George Sexton continued to consult on the exhibition design and lighting. “Bob and Lisa knew exactly what they wanted; now our client was the university,” he told me. “Inevitably, there were different visions and agendas.” In 2013, following the arrival of a new director, the center saw another round of changes. Under Foster’s supervision, the museum shop was relocated yet again, the open storage was moved to the main building, and galleries for special exhibits were consolidated in the Crescent Wing. As part of the reorganization, a large mezzanine that had previously been occupied by the senior common room (which had long-since closed down) was converted into a gallery for visiting exhibitions. Since lenders require highly controlled lighting conditions, floor-to-ceiling scrim-like screens were installed across the full width of the building. The screens, which the museum staff refers to as “shower curtains,” seem to me an insensitive intrusion that visually interrupts the open interior.

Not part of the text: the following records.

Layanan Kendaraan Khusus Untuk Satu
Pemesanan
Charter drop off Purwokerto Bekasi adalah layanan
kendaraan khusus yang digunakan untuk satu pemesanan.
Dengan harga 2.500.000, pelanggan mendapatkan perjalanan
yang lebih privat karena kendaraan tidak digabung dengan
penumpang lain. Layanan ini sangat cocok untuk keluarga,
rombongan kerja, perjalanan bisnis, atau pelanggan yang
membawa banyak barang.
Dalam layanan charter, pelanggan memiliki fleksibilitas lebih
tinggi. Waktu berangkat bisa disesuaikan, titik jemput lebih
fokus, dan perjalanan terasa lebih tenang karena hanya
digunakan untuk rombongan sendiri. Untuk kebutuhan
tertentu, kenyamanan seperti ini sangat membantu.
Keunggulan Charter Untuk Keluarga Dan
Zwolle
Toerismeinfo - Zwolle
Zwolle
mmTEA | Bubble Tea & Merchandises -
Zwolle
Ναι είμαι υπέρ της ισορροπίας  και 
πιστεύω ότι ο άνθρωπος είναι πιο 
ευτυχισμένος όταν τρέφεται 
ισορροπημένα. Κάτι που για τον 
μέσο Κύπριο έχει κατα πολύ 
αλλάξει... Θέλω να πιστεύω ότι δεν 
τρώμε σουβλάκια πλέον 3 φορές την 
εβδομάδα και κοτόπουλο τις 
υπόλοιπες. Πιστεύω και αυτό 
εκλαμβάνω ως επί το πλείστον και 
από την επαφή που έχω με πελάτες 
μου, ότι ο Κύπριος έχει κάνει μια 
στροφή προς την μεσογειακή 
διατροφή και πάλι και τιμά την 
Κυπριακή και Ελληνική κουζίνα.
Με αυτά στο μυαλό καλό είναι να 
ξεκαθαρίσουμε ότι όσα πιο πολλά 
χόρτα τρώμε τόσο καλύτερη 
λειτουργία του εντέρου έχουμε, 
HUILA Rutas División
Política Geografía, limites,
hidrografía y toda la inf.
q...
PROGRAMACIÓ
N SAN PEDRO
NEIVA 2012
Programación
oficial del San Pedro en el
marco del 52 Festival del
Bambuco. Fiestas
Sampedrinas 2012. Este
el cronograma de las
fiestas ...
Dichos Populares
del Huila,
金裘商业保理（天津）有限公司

I ask Spencer de Grey, Foster + Partners’ head of design, about the curtains, which were not designed by the architects. “I haven’t seen them,” he says, “but they are only temporary, as far as I know.” He seems reluctant to comment, and steers the conversation back to other changes. “Swapping the galleries has located the Sainsbury collection together upstairs, which is nice,” he tells me. “It has also made a huge difference to the way the center can operate, since it gives the opportunity for hosting major international exhibitions.” De Grey mentions the recent “Francis Bacon and the Masters” show, organized with the State Hermitage Museum in St. Petersburg, Russia. He makes the point that the recent alterations didn’t require massive physical changes, but rather a redefinition of how spaces are used. The flexible Sainsbury Centre has adapted to these changes. “A building is a living thing; it shouldn’t remain static,” he says. “I think it’s important that architects can revisit their buildings, otherwise you can lose the original ethos.”
In 1974, when Norman Foster was being considered for the Sainsbury job, one of his references was Sir Hugh Casson, the dean of British architects at that time. “[Foster] is a man of great energy, drive, and enthusiasm,” Casson wrote to Thistlethwaite, “with enough granite beneath the charm to ensure consistency in any project to which he lays his hand.” That consistency is evident in the various stages of the Sainsbury Centre. While Foster Associates grew from a small practice—about two dozen at the time of the East Anglia building—to an international operation with a staff of 1,500, and its architectural vocabulary became more refined, the ethos persisted, a curious combination of Calvinism and technological legerdemain. The result is a unique museum: delicate Tang-dynasty figurines and implacable Francis Bacons, side by side in a numinous aircraft hangar.